June 26, 2024 - 10:30am

In New York’s most watched House primary election — the most expensive in US history — Democratic Representative Jamaal Bowman became the first member of the ultra-progressive Squad to lose re-election. With 71% of ballots counted, his opponent, Westchester County Executive George Latimer, won the Democratic Party’s nomination with 56% of the vote in New York’s 16th Congressional District, which encompasses low- and high- income neighbourhoods in the Bronx and Westchester County.

A former school principal who ousted 16-term veteran Eliot Engel in the 2020 primary, Bowman had some advantages heading into this election season, including incumbency and national name recognition. New York is a “closed primary” state, meaning that only registered Democrats were eligible to vote in yesterday’s contest. This electoral format tends to reduce political competition and reward those with a motivated base. In the heavily Democratic district, the victorious Latimer will enjoy a near-invincible advantage in November’s general election.

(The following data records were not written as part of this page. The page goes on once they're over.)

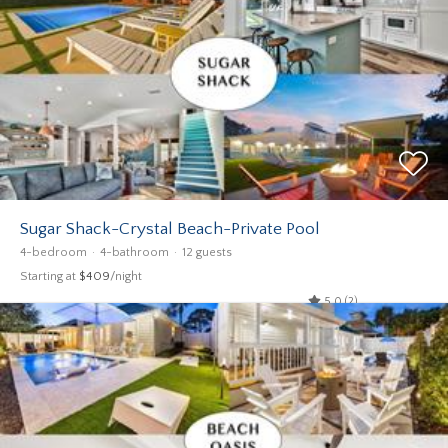
Sugar Shack-Crystal Beach-Private Pool
4-bedroom
4-bathroom
12 guests
Starting at
$409
/night
5.0 (2)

Bowman’s strident anti-Israel stance, including repeated accusations of genocide, spurred the American Israel Public Affairs Committee (Aipac) to spend at least $14.5 million to unseat him. But Aipac’s ads didn’t directly criticise Bowman for his positions on Israel and Gaza. Instead, they characterised him as a radical opponent of President Joe Biden’s agenda on issues such as infrastructure spending and the debt ceiling.

This should worry progressives, as it reveals their policy vulnerabilities. A Siena poll last month found that pragmatic local concerns preoccupied statewide registered voters’ minds, such as lowering the cost of living, addressing New York’s migrant crisis, and improving public safety. This didn’t align with Bowman’s domestic priorities, which included higher taxes on the wealthy, single-payer “Medicare for All”, and an ambitious Green New Deal to counter climate change.

Margins matter in politics: Bowman couldn’t afford to alienate pro-Israel voters. The time and emphasis he devoted to international conflicts failed to mobilise his base, proving more of a liability than a rallying point. Meanwhile, Jewish early-voting turnout was reported at over four times the rate of non-Jewish voters. Undeterred, Bowman launched into an expletive-laden speech against Aipac at a South Bronx campaign rally on Saturday, which wasn’t even in his district. With Senator Bernie Sanders and Representative Alexandria Ocasio-Cortez also on stage, Bowman told the crowd: “My opponent and Aipac are the ones destroying our democracy.”

Bowman’s antics — especially his infamous pulling of a fire alarm in the Capitol last September that earned him a misdemeanour charge — might have made him uniquely vulnerable. Juxtaposed against the even-keeled Latimer, who has served in various Westchester public offices for over three decades, Bowman lived up to his opponents’ portrait of him as an unstable radical. This made it easy for Aipac and members of the party establishment to back Latimer, with former presidential candidate Hillary Clinton and former New York governor Andrew Cuomo among the challenger’s supporters.

Bowman’s idiosyncrasies suggest it’s still premature to herald the demise of the Squad. But his defeat shows that 2020’s progressive campaign playbook isn’t working in 2024. It was Bowman’s race to lose, and he did.


John Ketcham is the Director of Cities at the Manhattan Institute.